BERAWANGENWS – Badan Perlindungan Konsumen Nasional (BPKN) mengingatkan agar Rancangan Undang-Undang (RUU) Perampasan Aset dikaji mendalam. Hal ini penting untuk menghindari potensi kerugian bagi konsumen dan masyarakat yang taat hukum. RUU ini menyentuh langsung hak kepemilikan pribadi yang dilindungi UUD 1945.
BPKN memahami desakan publik agar RUU ini segera disahkan, mengingat maraknya korupsi dan kejahatan ekonomi. Namun, kepastian hukum, akuntabilitas, dan perlindungan konsumen harus menjadi prioritas dalam setiap pasal.

Ketua BPKN, Muhammad Mufti Mubarok, menekankan pentingnya kehati-hatian dalam merancang RUU ini. "Instrumen perampasan aset memang diperlukan untuk memulihkan kerugian negara dan menutup celah kejahatan ekonomi. Tetapi desainnya harus presisi agar tidak berbalik menimbulkan ketidakadilan bagi warga yang taat hukum," ujarnya.
Beberapa titik kritis yang perlu diperhatikan antara lain, batasan yang jelas atas objek dan ruang lingkup aset yang dapat dirampas, adopsi proses hukum yang ketat, serta perlindungan pihak ketiga yang beritikad baik. Konsep perampasan aset tanpa pemidanaan (NCBAF) juga harus dipagari standar pembuktian yang tinggi dan pengawasan peradilan yang ketat.
Transparansi dan akuntabilitas juga menjadi kunci. Publikasi putusan, pelaporan periodik, audit independen, dan kanal pengaduan yang mudah diakses harus diwajibkan. Sinkronisasi dengan KUHAP/KUHP dan aturan sektoral lainnya juga penting untuk menghindari tumpang tindih dan kerugian bagi pelaku usaha dan konsumen.
Mufti menambahkan, kesalahan desain pada definisi, beban pembuktian, atau prosedur eksekusi dapat berdampak langsung pada masyarakat. Rekening bisa dibekukan tanpa kepastian, aset sah terdampak, atau konsumen yang beritikad baik ikut menanggung risiko.
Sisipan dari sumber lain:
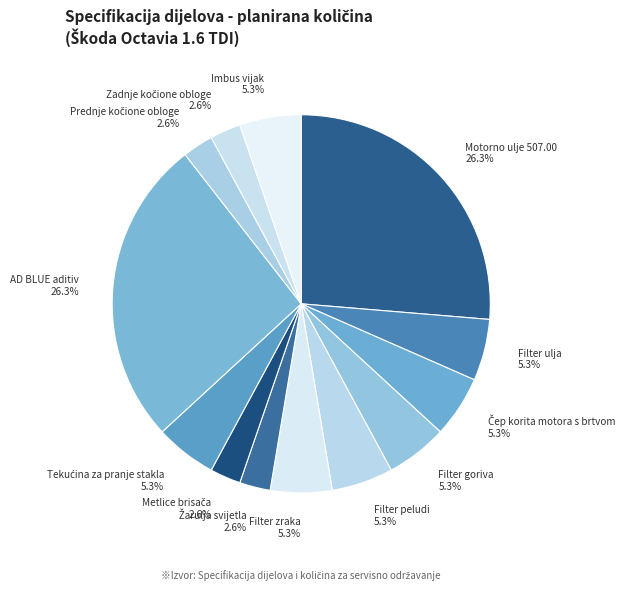

Count the number of slices in the pie.

13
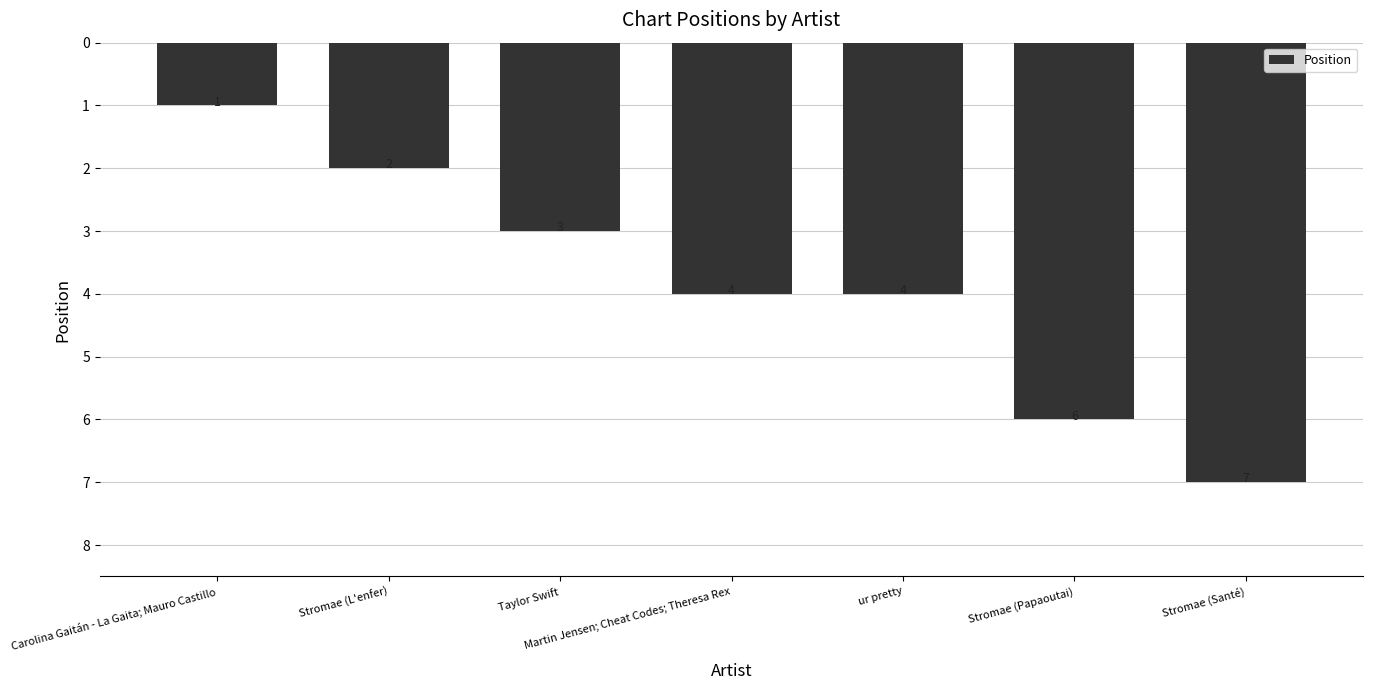

Reading left to right, what are all the values shown in this chart?

1	2	3	4	4	6	7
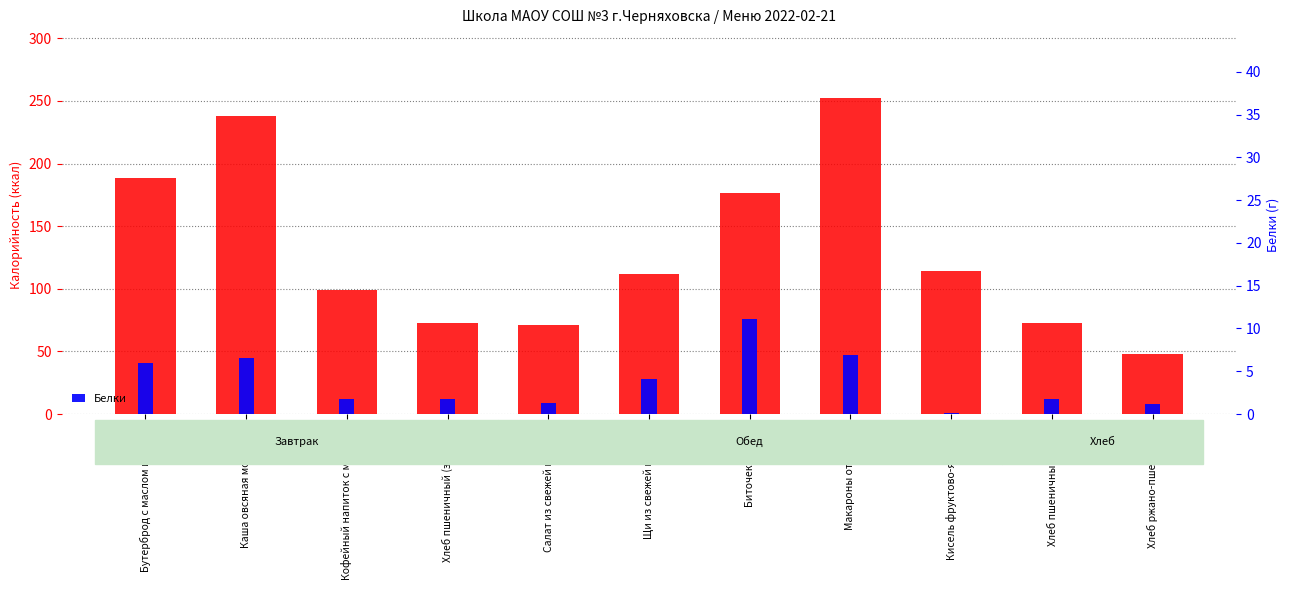

What is the spread (max minus min) of values at Кисель фруктово-ягодный?

114.4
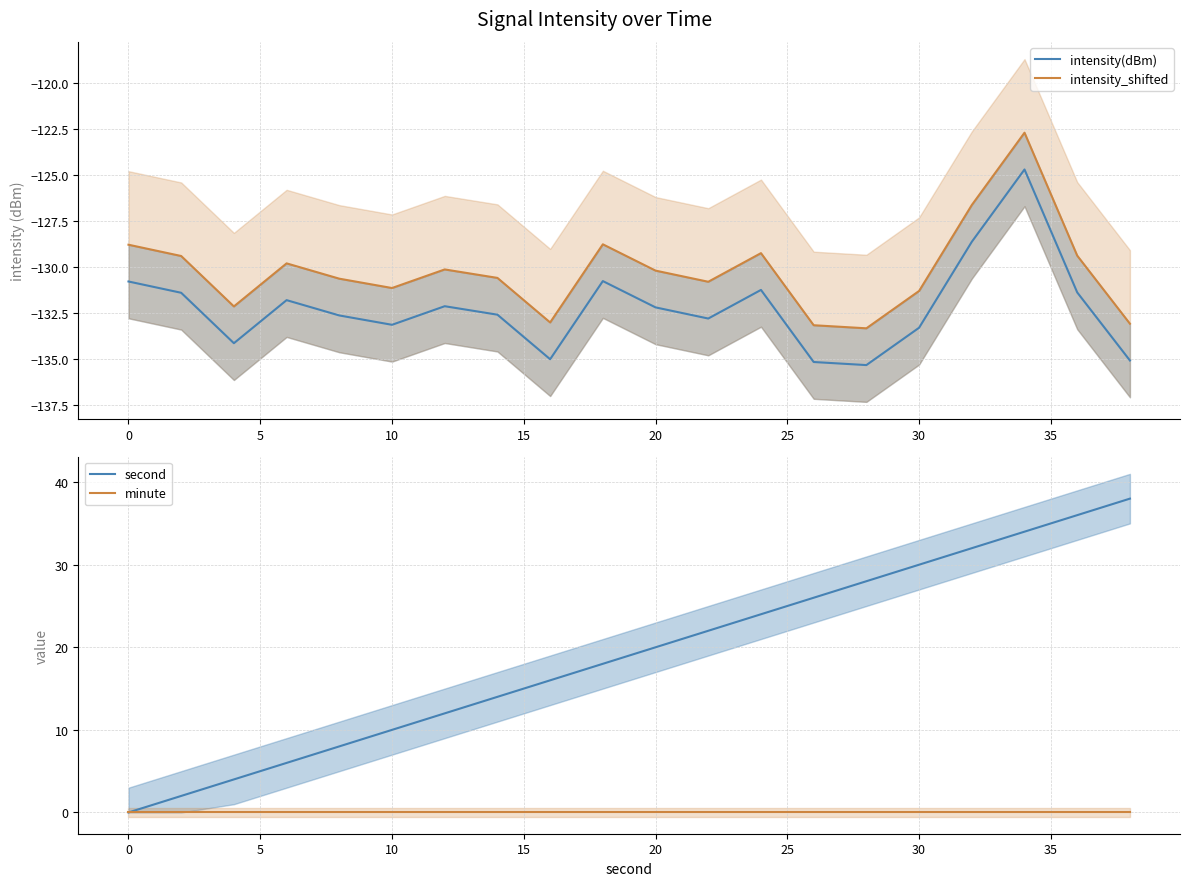

What are all the series names shown in the legend?

intensity(dBm), intensity_shifted, second, minute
Oleh karena itu, partisipasi publik yang bermakna, termasuk uji dengar pendapat dengan komunitas konsumen, akademisi, dan pelaku usaha, perlu dimaksimalkan sebelum pengesahan. Negara harus tegas melawan korupsi dan kejahatan ekonomi, tetapi jangan sampai mencederai hak rakyat.
"Kami mendukung penuh upaya negara untuk merampas aset hasil korupsi dan kejahatan ekonomi. Namun, jangan sampai rakyat yang jujur, taat hukum, dan beritikad baik ikut terdampak karena aturan yang terburu-buru. RUU ini harus dikaji secara cermat, transparan, dan melibatkan partisipasi publik," tegas Mufti.
BPKN mendukung penguatan pemberantasan korupsi melalui perampasan aset yang terukur dan adil. "Cepat boleh, asal tepat. RUU ini harus menjadi instrumen efektif memulihkan kerugian negara tanpa menggerus hak konstitusional warga dan konsumen yang beritikad baik," pungkasnya.